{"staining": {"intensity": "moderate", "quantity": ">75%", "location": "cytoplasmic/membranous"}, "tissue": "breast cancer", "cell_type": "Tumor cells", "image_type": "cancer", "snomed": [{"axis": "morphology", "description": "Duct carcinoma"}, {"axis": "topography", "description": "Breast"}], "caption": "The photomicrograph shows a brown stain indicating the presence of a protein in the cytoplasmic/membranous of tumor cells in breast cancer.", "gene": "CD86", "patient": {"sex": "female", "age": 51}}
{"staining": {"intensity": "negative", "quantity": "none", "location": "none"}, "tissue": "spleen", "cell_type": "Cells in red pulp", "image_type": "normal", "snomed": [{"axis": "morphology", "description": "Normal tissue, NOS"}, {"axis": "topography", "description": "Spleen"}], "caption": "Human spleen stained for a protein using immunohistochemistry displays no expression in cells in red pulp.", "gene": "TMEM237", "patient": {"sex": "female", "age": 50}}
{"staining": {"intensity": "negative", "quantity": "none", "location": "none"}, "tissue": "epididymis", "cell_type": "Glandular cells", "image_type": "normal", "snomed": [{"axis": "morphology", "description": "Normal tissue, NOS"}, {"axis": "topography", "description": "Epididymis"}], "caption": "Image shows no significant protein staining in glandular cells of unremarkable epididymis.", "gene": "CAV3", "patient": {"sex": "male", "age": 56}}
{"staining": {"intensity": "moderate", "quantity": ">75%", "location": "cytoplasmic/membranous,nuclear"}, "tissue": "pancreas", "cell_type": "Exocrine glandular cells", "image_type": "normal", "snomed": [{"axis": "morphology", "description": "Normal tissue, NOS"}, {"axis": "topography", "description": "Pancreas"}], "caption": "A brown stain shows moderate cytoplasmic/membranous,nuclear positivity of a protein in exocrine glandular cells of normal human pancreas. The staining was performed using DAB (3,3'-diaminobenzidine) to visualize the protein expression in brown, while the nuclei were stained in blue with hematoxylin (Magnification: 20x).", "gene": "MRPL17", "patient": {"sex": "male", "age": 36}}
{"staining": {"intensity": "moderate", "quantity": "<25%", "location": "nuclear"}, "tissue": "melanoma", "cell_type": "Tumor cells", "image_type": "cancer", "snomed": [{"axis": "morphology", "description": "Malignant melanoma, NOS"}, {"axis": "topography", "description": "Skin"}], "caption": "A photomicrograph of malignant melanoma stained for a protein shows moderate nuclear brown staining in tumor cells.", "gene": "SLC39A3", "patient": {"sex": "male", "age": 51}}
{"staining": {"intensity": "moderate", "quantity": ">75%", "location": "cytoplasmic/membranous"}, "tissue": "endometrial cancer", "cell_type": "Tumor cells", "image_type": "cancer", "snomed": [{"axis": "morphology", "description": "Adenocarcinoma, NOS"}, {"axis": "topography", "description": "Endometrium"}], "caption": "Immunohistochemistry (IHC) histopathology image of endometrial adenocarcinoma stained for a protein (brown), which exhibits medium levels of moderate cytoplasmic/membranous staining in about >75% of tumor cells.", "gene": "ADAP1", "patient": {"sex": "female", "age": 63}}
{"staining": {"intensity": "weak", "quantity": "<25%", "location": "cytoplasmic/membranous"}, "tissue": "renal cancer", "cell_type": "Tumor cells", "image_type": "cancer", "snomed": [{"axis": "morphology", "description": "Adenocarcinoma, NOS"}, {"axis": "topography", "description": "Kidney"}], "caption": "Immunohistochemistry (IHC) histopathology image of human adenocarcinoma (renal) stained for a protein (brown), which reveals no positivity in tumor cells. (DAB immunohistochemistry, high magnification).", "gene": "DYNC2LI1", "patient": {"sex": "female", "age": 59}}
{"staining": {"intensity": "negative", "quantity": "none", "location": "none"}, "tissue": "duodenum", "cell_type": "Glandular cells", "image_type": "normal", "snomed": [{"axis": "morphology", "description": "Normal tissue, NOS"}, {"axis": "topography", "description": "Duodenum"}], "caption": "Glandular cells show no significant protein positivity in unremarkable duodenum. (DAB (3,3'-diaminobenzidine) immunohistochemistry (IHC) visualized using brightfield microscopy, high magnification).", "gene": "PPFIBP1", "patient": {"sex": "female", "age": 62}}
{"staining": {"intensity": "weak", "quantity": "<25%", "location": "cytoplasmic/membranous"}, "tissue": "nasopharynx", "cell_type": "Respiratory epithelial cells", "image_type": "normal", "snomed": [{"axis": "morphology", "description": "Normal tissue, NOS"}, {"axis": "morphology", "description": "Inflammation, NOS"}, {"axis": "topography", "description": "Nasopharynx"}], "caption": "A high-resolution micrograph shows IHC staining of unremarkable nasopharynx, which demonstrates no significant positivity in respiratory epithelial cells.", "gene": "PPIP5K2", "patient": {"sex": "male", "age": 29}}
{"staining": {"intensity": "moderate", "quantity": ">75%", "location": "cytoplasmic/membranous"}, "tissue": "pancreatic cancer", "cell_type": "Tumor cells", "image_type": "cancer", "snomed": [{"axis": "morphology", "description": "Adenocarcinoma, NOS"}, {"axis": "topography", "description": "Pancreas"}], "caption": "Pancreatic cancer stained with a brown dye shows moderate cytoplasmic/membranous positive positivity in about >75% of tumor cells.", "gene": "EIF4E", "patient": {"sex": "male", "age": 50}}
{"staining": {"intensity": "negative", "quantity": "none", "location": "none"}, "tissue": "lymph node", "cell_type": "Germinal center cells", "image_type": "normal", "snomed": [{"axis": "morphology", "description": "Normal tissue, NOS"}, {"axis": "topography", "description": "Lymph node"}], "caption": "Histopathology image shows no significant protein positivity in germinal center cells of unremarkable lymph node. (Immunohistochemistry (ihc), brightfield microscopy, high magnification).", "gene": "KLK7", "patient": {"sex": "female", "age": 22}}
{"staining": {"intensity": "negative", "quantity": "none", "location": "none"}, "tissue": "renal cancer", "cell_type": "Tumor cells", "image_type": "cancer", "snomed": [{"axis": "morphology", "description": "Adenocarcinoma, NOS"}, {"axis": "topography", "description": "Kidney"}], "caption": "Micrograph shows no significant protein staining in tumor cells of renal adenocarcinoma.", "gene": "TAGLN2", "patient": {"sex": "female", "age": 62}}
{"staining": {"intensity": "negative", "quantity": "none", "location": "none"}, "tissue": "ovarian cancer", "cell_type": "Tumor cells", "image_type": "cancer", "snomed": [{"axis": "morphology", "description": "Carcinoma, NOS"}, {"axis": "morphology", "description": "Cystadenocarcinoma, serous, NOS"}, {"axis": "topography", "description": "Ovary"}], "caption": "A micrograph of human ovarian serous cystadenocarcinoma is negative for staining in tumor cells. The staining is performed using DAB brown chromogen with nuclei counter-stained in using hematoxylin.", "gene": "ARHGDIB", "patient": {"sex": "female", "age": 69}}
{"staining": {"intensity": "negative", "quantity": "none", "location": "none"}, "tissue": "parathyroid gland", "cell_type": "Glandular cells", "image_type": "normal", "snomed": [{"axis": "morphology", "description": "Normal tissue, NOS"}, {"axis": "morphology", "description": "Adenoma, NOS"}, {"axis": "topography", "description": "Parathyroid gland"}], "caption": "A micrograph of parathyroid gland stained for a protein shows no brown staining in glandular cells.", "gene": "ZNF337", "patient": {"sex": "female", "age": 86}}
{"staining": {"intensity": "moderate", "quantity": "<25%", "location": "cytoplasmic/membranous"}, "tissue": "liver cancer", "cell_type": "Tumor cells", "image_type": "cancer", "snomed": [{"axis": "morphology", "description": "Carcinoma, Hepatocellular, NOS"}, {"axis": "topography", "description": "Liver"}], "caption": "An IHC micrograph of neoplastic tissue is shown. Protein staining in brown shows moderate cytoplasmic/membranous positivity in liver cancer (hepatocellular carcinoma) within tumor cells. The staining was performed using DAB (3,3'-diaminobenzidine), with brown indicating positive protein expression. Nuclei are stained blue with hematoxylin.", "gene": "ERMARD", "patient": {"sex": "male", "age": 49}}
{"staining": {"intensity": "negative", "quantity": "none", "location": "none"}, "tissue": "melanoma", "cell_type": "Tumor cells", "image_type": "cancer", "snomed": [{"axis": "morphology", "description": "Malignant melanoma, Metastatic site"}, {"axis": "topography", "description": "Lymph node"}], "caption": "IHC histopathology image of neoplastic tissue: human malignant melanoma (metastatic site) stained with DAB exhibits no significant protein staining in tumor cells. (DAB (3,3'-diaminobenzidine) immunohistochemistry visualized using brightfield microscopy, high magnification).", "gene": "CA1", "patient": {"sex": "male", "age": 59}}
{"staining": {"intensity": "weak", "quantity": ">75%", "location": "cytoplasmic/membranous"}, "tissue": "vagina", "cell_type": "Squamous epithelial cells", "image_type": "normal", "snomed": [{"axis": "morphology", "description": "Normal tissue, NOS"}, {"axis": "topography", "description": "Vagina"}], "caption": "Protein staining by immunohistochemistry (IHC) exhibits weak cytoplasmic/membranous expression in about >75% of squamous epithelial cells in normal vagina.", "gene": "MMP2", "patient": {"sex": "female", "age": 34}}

====================

● Problem description:
From the records above, retype only the lines starting at the line that contains "spleen stained for" and ending at the line that contains "photomicrograph of malignant", both included.

● Solution to the problem:
{"staining": {"intensity": "negative", "quantity": "none", "location": "none"}, "tissue": "spleen", "cell_type": "Cells in red pulp", "image_type": "normal", "snomed": [{"axis": "morphology", "description": "Normal tissue, NOS"}, {"axis": "topography", "description": "Spleen"}], "caption": "Human spleen stained for a protein using immunohistochemistry displays no expression in cells in red pulp.", "gene": "TMEM237", "patient": {"sex": "female", "age": 50}}
{"staining": {"intensity": "negative", "quantity": "none", "location": "none"}, "tissue": "epididymis", "cell_type": "Glandular cells", "image_type": "normal", "snomed": [{"axis": "morphology", "description": "Normal tissue, NOS"}, {"axis": "topography", "description": "Epididymis"}], "caption": "Image shows no significant protein staining in glandular cells of unremarkable epididymis.", "gene": "CAV3", "patient": {"sex": "male", "age": 56}}
{"staining": {"intensity": "moderate", "quantity": ">75%", "location": "cytoplasmic/membranous,nuclear"}, "tissue": "pancreas", "cell_type": "Exocrine glandular cells", "image_type": "normal", "snomed": [{"axis": "morphology", "description": "Normal tissue, NOS"}, {"axis": "topography", "description": "Pancreas"}], "caption": "A brown stain shows moderate cytoplasmic/membranous,nuclear positivity of a protein in exocrine glandular cells of normal human pancreas. The staining was performed using DAB (3,3'-diaminobenzidine) to visualize the protein expression in brown, while the nuclei were stained in blue with hematoxylin (Magnification: 20x).", "gene": "MRPL17", "patient": {"sex": "male", "age": 36}}
{"staining": {"intensity": "moderate", "quantity": "<25%", "location": "nuclear"}, "tissue": "melanoma", "cell_type": "Tumor cells", "image_type": "cancer", "snomed": [{"axis": "morphology", "description": "Malignant melanoma, NOS"}, {"axis": "topography", "description": "Skin"}], "caption": "A photomicrograph of malignant melanoma stained for a protein shows moderate nuclear brown staining in tumor cells.", "gene": "SLC39A3", "patient": {"sex": "male", "age": 51}}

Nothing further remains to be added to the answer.